**Supplied material:**
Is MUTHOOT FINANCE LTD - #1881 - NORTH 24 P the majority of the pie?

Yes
---
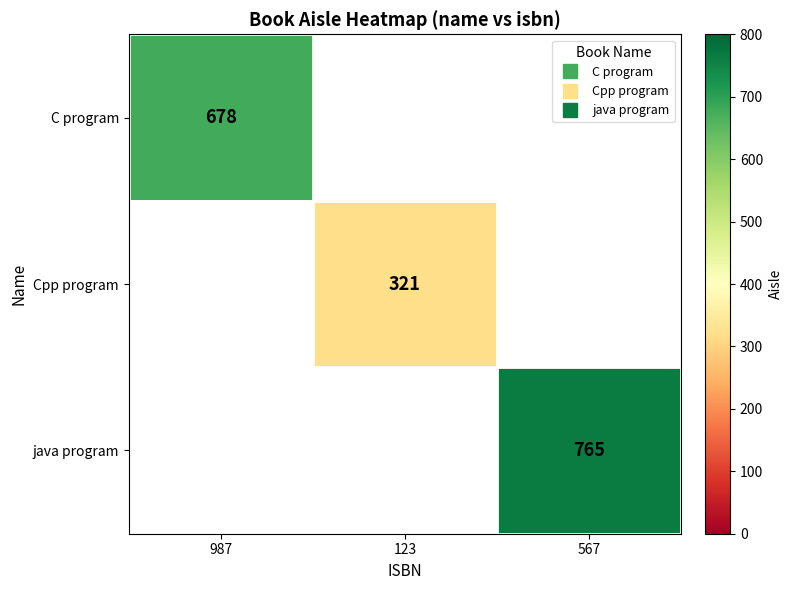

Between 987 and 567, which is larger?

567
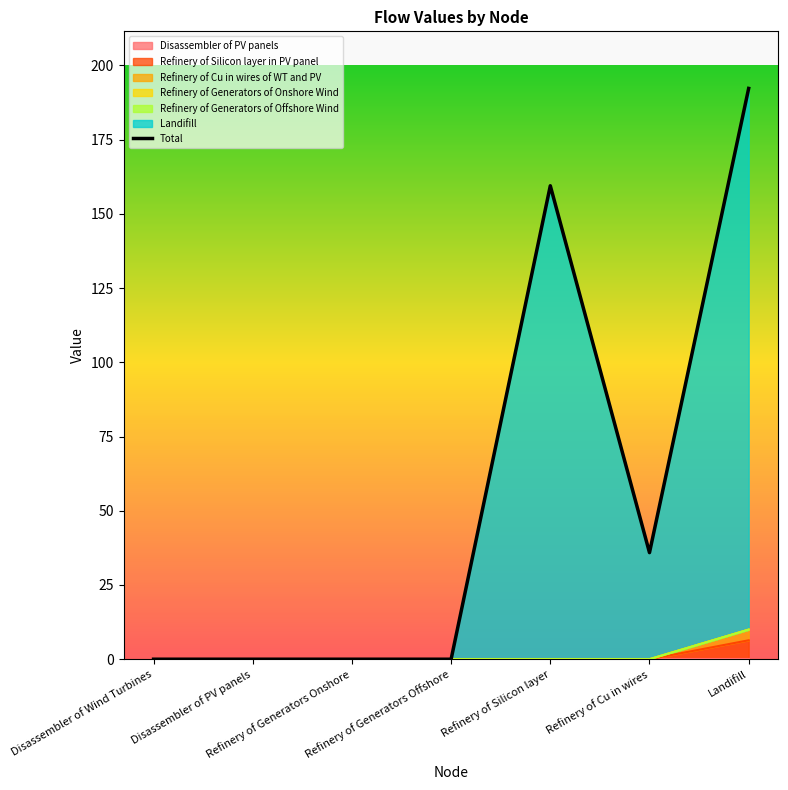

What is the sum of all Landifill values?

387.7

**About this exercise:** In the items above, count the lines that contain the string "MUTHOOT". Reply with the number alone.

**Result below:** 1